Ablation Study (SD3.5 W8A8, MJHQ)¶
| Method | FID ↓ | IR ↑ | LPIPS ↓ | PSNR ↑ |
|---|---|---|---|---|
| Baseline (SmoothQuant) | 23.35 | 0.877 | 0.419 | 11.93 |
| + SegLinear | 23.36 | 0.899 | 0.395 | 12.03 |
| + DualScale | 22.61 | 0.909 | 0.401 | 12.14 |
| + Both | 22.54 | 0.952 | 0.377 | 12.50 |
The two modules are complementary, and their combination yields the best performance.
Per-Layer Error Analysis¶
| Layer | Method | w/o SegLinear | w/ SegLinear |
|---|---|---|---|
| DiT.0.norm1 | GPTQ | 0.835 | 0.444 |
| DiT.11.norm1_context | GPTQ | 3.017 | 1.761 |
SegLinear substantially reduces quantization error in sensitive layers.
Efficiency Analysis¶
- SegQuant applies DualScale to only 12%–29% of layers, incurring a memory overhead of merely 3.4–5.6 MB.
- The DualScale kernel achieves faster inference than the AdaNorm quantization scheme in PTQ4ViT.

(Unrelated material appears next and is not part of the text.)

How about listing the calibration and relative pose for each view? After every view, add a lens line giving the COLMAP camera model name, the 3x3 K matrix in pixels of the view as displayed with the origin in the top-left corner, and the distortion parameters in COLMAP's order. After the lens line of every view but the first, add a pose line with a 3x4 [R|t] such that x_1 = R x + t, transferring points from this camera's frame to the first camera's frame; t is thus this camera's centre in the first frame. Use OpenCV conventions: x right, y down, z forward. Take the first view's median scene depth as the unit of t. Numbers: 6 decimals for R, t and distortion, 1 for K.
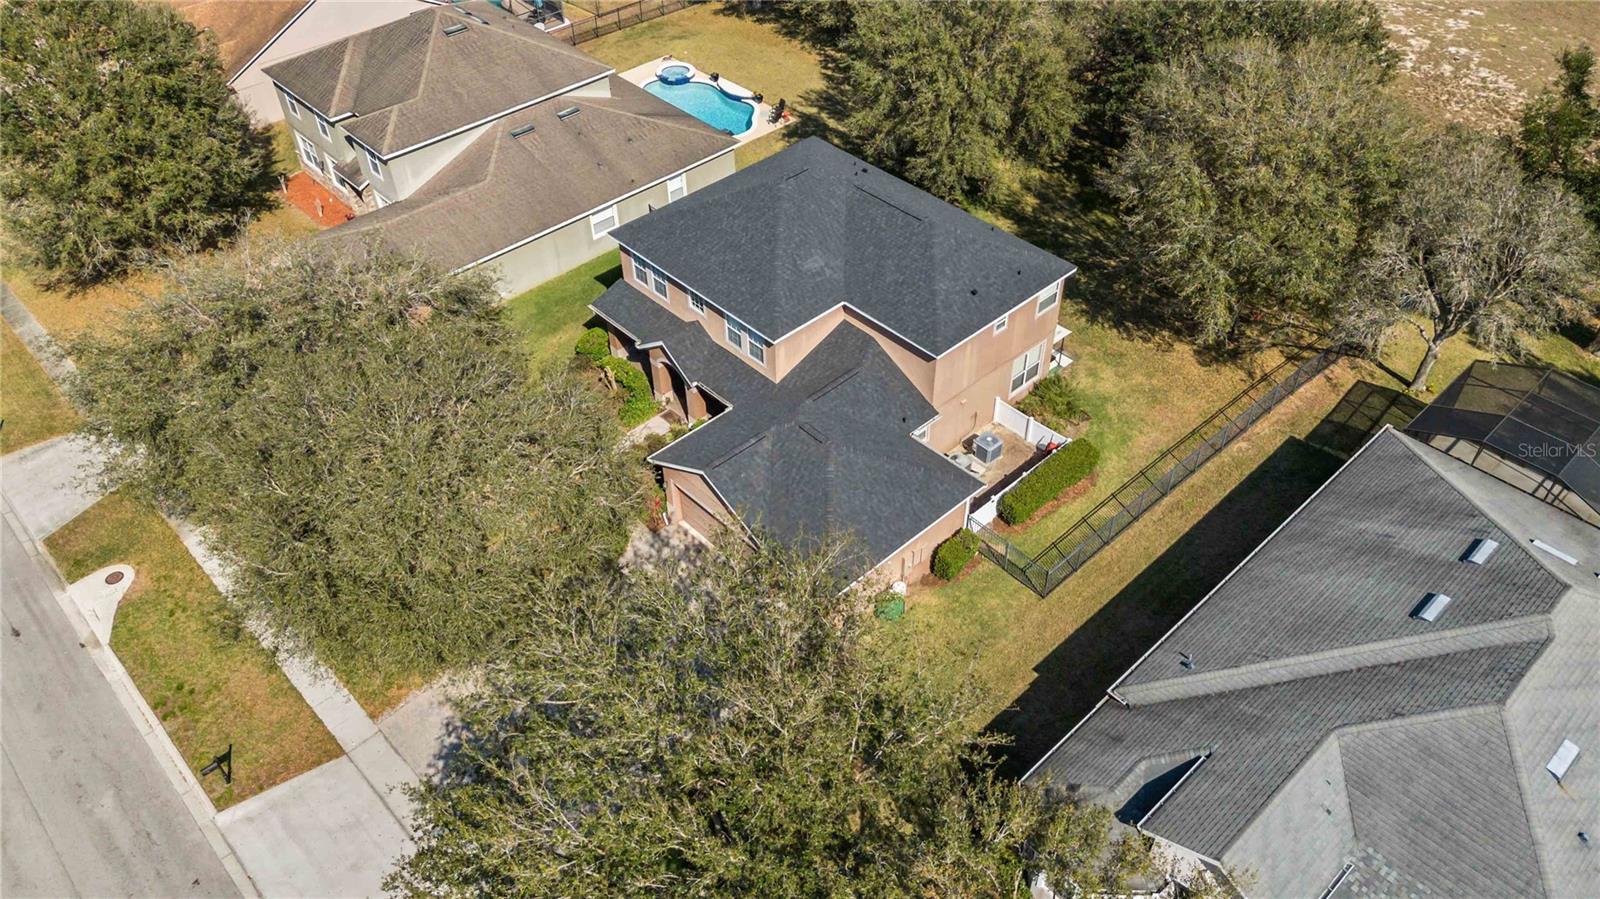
lens RADIAL K [[1194.2, 0, 800.0], [0, 1194.2, 449.5], [0, 0, 1]] dist [0.050650, -0.002231]
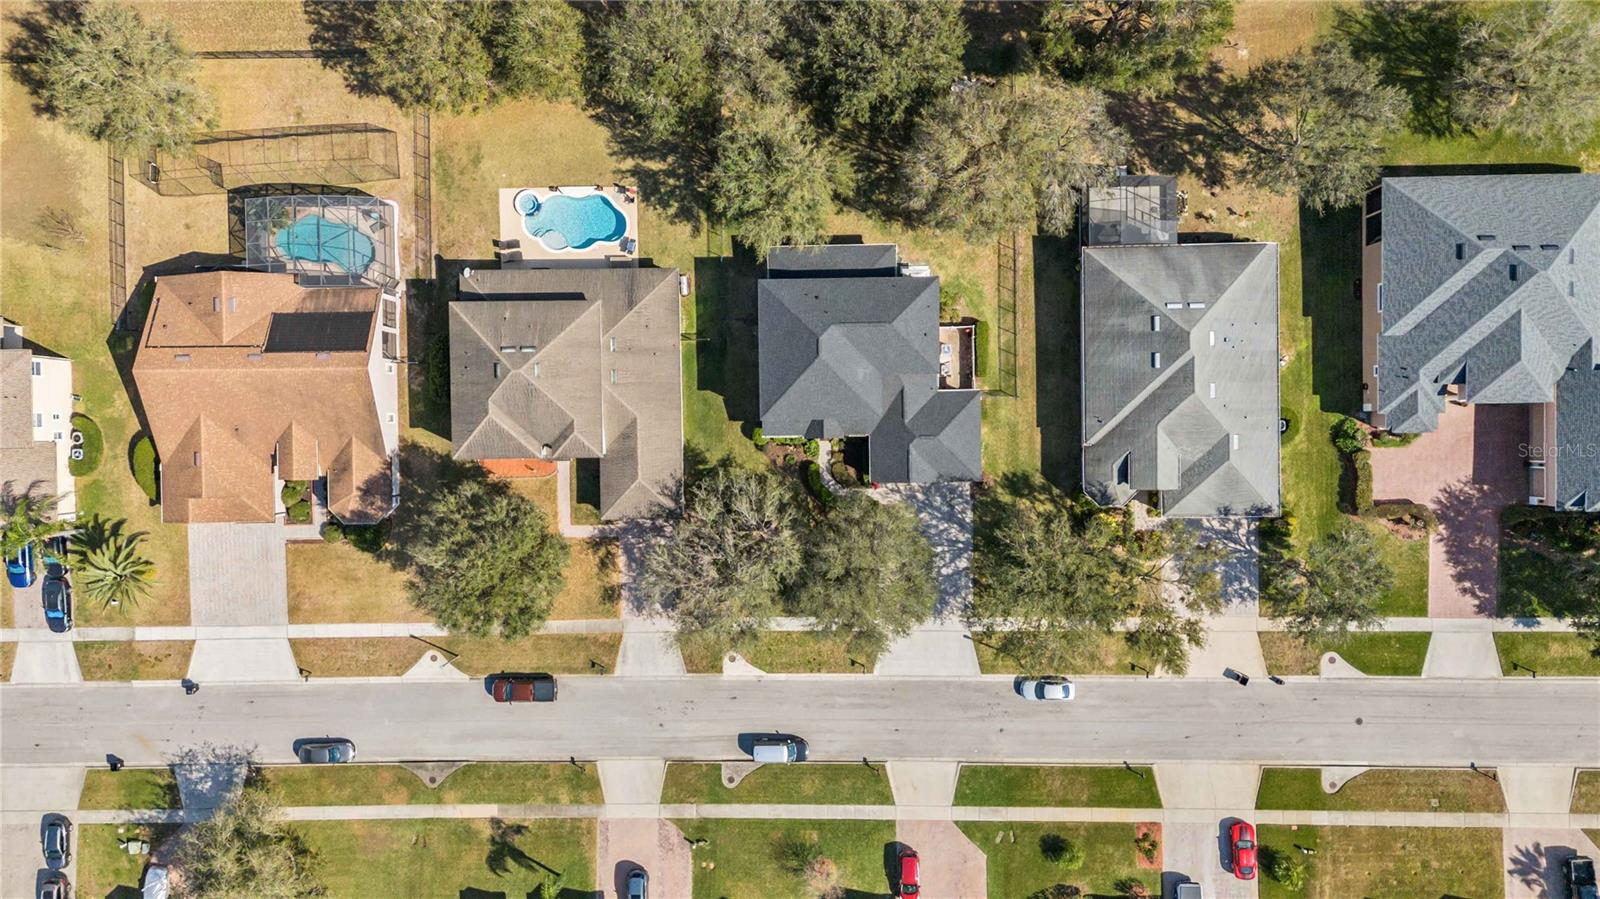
lens RADIAL K [[1194.2, 0, 800.0], [0, 1194.2, 449.5], [0, 0, 1]] dist [0.050650, -0.002231]
pose [[0.676780, -0.734053, -0.055986, -0.024342], [0.535323, 0.438495, 0.721908, -1.154165], [-0.505369, -0.518544, 0.689721, -0.329101]]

- Calibration time: approximately 2.5 hours for SD3 (single L20 GPU, 256 calibration images).
Highlights & Insights¶
- Compiler-friendly: Based entirely on static graph analysis with no runtime data dependency, enabling direct integration into deployment pipelines such as TensorRT.
- Cross-architecture generalizability: A single framework supports both DiT (SD3.5, FLUX) and UNet (SDXL) without manual rules.

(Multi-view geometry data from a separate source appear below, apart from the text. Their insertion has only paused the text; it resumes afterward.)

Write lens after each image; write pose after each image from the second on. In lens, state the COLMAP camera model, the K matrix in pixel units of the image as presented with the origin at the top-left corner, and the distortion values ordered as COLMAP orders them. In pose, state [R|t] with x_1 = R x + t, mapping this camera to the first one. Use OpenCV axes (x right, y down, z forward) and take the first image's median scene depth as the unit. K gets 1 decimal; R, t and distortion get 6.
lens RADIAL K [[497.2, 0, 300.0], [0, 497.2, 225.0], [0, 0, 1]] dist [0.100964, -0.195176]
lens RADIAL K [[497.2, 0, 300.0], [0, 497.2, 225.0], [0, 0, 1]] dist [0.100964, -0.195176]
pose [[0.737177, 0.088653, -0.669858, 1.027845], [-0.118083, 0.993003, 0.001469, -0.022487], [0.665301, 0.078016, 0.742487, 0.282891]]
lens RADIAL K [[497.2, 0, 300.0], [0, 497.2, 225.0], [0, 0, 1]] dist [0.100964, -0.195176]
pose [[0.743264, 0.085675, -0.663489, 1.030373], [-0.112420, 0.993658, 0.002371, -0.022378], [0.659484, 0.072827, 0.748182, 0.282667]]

- Automated semantic segmentation: While Q-Diffusion requires manually crafted rules for UNet skip-connections, SegLinear automatically discovers all layers requiring segmentation via graph analysis.
- Hardware-native DualScale: BatchedGEMM fuses two GEMMs into a single kernel launch, avoiding custom data formats or non-standard kernels.

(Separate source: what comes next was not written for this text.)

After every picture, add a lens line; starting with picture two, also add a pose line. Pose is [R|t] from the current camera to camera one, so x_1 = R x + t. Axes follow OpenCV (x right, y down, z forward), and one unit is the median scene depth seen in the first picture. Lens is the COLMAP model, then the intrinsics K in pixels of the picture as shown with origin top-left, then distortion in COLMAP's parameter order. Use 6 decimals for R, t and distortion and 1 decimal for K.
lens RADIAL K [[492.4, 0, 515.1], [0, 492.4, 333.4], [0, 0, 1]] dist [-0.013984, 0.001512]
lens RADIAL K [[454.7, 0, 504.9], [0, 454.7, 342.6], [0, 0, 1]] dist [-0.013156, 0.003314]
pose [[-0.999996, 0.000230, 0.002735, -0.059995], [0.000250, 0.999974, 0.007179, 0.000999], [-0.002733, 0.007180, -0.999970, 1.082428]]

Limitations & Future Work¶
- Calibration cost: Hyperparameter search (α step 0.1) requires ~25 hours, which, although a one-time cost, remains substantial.
- FLUX memory constraints: A 48 GB GPU requires a swap-in/swap-out strategy during calibration.
- Video diffusion models not evaluated: Although the method is theoretically general, it has not been validated on video generation models.
- Remaining quality gap under 4-bit: W4A8 outperforms baselines but still exhibits a noticeable gap relative to FP16.
- Specific numerical values in some quantitative results are partially unreadable due to HTML rendering issues (
\cellcolor{lightgray}annotations).
Related Work & Insights¶
- vs. Q-Diffusion: Q-Diffusion manually designs UNet skip-connection splitting rules, constituting architecture-specific heuristics; SegLinear generalizes this via automatic computational graph analysis.
- vs. PTQ4DiT: PTQ4DiT relies on runtime timestep-varying activation statistics and is incompatible with static-graph compilers; SegQuant operates entirely on static structure.
- vs. SVDQuant: SVDQuant uses low-rank decomposition to handle outliers; SegQuant can integrate it as an Optimizer component (SVDQuant is indeed used as the Optimizer in the 4-bit experiments).
The semantic graph analysis approach of SegLinear is potentially extensible to VLM quantization, where text and visual tokens exhibit analogous semantic heterogeneity. The polarity decomposition idea in DualScale may also benefit other large models using SiLU/GELU, such as LLMs. The overall modular design (Optimizer + Calibrator + enhancement modules) provides a valuable reference for future quantization framework design.
Rating¶
- Novelty: ⭐⭐⭐⭐ — The designs of semantic segmentation and polarity preservation are insightful, though the overall contribution is engineering-oriented framework innovation.
- Experimental Thoroughness: ⭐⭐⭐⭐⭐ — Three architectures, three datasets, multiple precision settings, detailed ablations, and practical efficiency analysis.
- Writing Quality: ⭐⭐⭐⭐ — Clear structure, well-motivated, and consistent terminology.
- Value: ⭐⭐⭐⭐ — Addresses practical deployment pain points in diffusion model quantization with strong applicability.